- **Problem description**
Taking the line that contains "left knee: (83, 126)" as the first, copy each line exactly up to and including the last line below.

Source data START

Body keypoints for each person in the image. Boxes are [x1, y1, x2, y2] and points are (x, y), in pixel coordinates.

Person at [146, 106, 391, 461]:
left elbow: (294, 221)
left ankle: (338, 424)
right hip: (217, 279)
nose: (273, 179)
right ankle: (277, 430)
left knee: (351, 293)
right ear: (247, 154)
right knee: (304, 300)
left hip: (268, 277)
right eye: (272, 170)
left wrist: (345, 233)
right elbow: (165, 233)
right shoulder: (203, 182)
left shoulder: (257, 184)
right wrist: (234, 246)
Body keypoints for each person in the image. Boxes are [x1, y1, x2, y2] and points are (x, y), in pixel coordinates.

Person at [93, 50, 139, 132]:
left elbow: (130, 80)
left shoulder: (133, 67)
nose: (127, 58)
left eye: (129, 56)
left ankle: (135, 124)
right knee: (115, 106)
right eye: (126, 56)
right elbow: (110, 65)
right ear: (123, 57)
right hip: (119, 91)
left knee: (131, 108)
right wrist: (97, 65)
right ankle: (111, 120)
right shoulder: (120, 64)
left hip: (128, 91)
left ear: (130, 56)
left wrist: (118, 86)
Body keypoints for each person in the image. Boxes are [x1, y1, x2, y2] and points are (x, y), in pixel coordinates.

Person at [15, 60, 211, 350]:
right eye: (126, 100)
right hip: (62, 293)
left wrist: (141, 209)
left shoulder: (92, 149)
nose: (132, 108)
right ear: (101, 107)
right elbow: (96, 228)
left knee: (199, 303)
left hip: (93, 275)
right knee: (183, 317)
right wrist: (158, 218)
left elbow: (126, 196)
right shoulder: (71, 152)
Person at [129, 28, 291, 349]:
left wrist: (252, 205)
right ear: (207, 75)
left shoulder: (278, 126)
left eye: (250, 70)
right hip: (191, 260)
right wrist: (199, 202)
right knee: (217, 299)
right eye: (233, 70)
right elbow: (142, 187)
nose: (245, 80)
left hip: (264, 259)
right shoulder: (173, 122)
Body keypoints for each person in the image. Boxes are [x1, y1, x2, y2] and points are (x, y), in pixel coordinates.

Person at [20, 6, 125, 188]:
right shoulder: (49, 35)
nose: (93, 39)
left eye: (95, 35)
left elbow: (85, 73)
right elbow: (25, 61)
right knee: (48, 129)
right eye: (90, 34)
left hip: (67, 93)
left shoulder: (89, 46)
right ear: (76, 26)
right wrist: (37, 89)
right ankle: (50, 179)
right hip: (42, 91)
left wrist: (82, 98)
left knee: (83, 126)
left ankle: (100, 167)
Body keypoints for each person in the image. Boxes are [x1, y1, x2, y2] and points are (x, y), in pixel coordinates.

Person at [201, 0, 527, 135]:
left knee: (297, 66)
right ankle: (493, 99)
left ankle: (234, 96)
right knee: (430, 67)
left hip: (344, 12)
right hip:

Source data END

- **Response to this task**
left knee: (83, 126)
left ankle: (100, 167)
Body keypoints for each person in the image. Boxes are [x1, y1, x2, y2] and points are (x, y), in pixel coordinates.

Person at [201, 0, 527, 135]:
left knee: (297, 66)
right ankle: (493, 99)
left ankle: (234, 96)
right knee: (430, 67)
left hip: (344, 12)
right hip:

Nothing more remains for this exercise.